EXERCISE DIRECTIONS:
Could you print every line of the material below unchanged, from the first line to the last?

Chart analysis data
:::::

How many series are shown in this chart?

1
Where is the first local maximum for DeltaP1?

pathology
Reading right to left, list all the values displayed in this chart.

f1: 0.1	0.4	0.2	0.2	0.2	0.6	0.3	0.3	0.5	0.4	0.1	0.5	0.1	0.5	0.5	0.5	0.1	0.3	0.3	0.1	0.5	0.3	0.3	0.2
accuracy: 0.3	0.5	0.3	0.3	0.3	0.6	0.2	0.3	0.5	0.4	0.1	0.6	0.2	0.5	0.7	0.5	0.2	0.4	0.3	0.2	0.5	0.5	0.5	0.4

:::::

WORKED SOLUTION:
How many series are shown in this chart?

1
Where is the first local maximum for DeltaP1?

pathology
Reading right to left, list all the values displayed in this chart.

f1: 0.1	0.4	0.2	0.2	0.2	0.6	0.3	0.3	0.5	0.4	0.1	0.5	0.1	0.5	0.5	0.5	0.1	0.3	0.3	0.1	0.5	0.3	0.3	0.2
accuracy: 0.3	0.5	0.3	0.3	0.3	0.6	0.2	0.3	0.5	0.4	0.1	0.6	0.2	0.5	0.7	0.5	0.2	0.4	0.3	0.2	0.5	0.5	0.5	0.4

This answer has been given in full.